Re: several problems in pg_receivexlog

From: Fujii Masao <masao(dot)fujii(at)gmail(dot)com>
To: Magnus Hagander <magnus(at)hagander(dot)net>
Cc: PostgreSQL-development <pgsql-hackers(at)postgresql(dot)org>
Subject: Re: several problems in pg_receivexlog
Date: 2012-07-17 17:58:38
Message-ID: CAHGQGwGxW85ncRJQjk3-p8Z=D_q+dkHq4oJ4xCd4ki6Xx=Tq+Q@mail.gmail.com
Views: Raw Message | Whole Thread | Download mbox | Resend email
Thread:
Lists: pgsql-hackers

On Fri, Jul 13, 2012 at 1:15 AM, Magnus Hagander <magnus(at)hagander(dot)net> wrote:
> On Thu, Jul 12, 2012 at 6:07 PM, Fujii Masao <masao(dot)fujii(at)gmail(dot)com> wrote:
>> On Thu, Jul 12, 2012 at 8:39 PM, Magnus Hagander <magnus(at)hagander(dot)net> wrote:
>>> On Tue, Jul 10, 2012 at 7:03 PM, Fujii Masao <masao(dot)fujii(at)gmail(dot)com> wrote:
>>>> On Tue, Jul 10, 2012 at 3:23 AM, Fujii Masao <masao(dot)fujii(at)gmail(dot)com> wrote:
>>>>> Hi,
>>>>>
>>>>> I found several problems in pg_receivexlog, e.g., memory leaks,
>>>>> file-descripter leaks, ..etc.

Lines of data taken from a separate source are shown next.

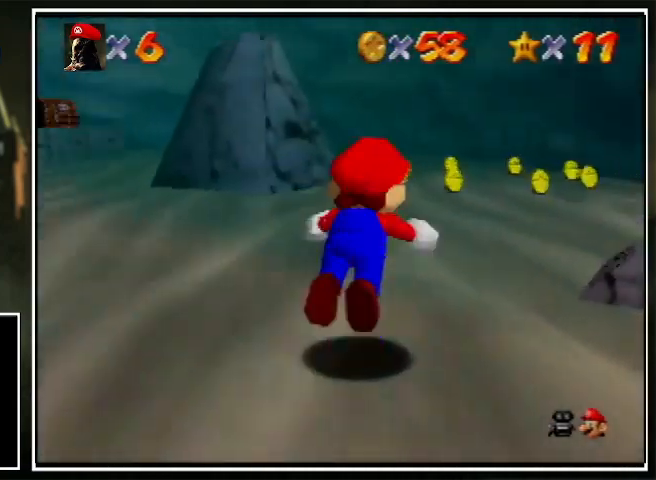
{"buttons": [], "left_stick": "up-left", "events": [[33, "B", "up"], [267, "left_stick", "up-left"], [300, "A", "down"], [300, "R1", "down"], [367, "B", "down"], [400, "A", "up"], [400, "B", "up"], [400, "R1", "up"]]}
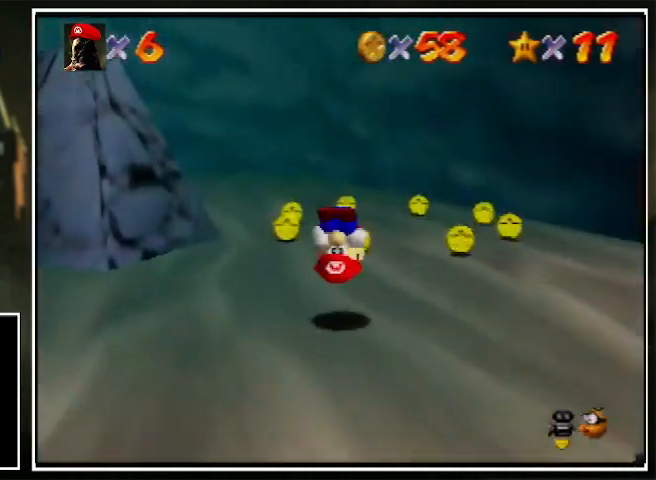
{"buttons": [], "left_stick": "up", "events": [[467, "left_stick", "up"]]}
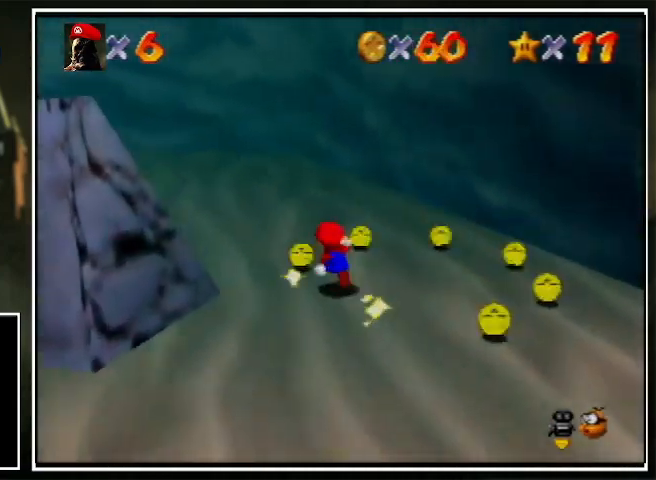
{"buttons": [], "left_stick": "down-right", "events": [[67, "left_stick", "up-right"], [233, "left_stick", "right"], [500, "left_stick", "down-right"]]}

The attached patch fixes these problems.
>>>>>
>>>>> ISTM there are still some other problems in pg_receivexlog, so I'll
>>>>> read it deeply later.
>>>>
>>>> While pg_basebackup background process is streaming WAL records,
>>>> if its replication connection is terminated (e.g., walsender in the server
>>>> is accidentally terminated by SIGTERM signal), pg_basebackup ends
>>>> up failing to include all required WAL files in the backup. The problem
>>>> is that, in this case, pg_basebackup doesn't emit any error message at all.
>>>> So an user might misunderstand that a base backup has been successfully
>>>> taken even though it doesn't include all required WAL files.
>>>
>>> Ouch. That is definitely a bug if it behaves that way.
>>>
>>>
>>>> To fix this problem, I think that, when the replication connection is
>>>> terminated, ReceiveXlogStream() should check whether we've already
>>>> reached the stop point by calling stream_stop() before returning TRUE.
>>>> If we've not yet (this means that we've not received all required WAL
>>>> files yet), ReceiveXlogStream() should return FALSE and
>>>> pg_basebackup should emit an error message. Comments?
>>>
>>> Doesn't it already return false because it detects the error of the
>>> connection? What's the codepath where we end up returning true even
>>> though we had a connection failure? Shouldn't that end up under the
>>> "could not read copy data" branch, which already returns false?
>>
>> You're right. If the error is detected, that function always returns false
>> and the error message is emitted (but I think that current error message
>> "pg_basebackup: child process exited with error 1" is confusing....),
>> so it's OK. But if walsender in the server is terminated by SIGTERM,
>> no error is detected and pg_basebackup background process gets out
>> of the loop in ReceiveXlogStream() and returns true.
>
> Oh. Because the server does a graceful shutdown. D'uh, of course.
>
> Then yes, your suggested fix seems like a good one.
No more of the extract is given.